**TASK ITEM**
Lines to restate from the data below: from the one containing "мебельный сейф ChubbSafes EARTH S2 Size 40 KL" to the one containing "скидка 50% на монтаж", both included. Give them again exactly, and only them.

Saved entries
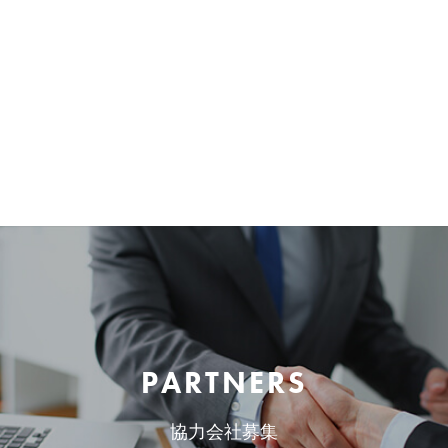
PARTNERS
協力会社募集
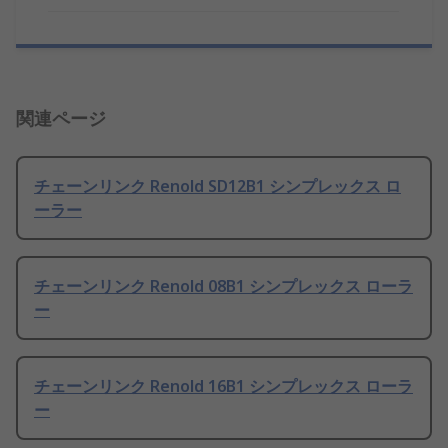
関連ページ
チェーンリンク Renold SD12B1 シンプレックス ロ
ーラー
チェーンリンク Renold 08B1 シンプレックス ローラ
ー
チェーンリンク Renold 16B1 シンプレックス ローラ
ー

==

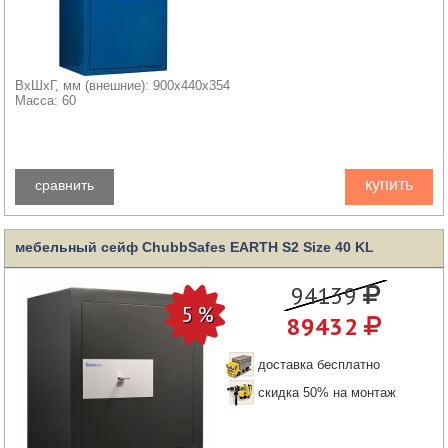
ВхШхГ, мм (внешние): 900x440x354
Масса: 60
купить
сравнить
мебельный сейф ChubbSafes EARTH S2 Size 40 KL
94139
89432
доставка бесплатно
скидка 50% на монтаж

**SOLUTION BELOW**
мебельный сейф ChubbSafes EARTH S2 Size 40 KL
94139
89432
доставка бесплатно
скидка 50% на монтаж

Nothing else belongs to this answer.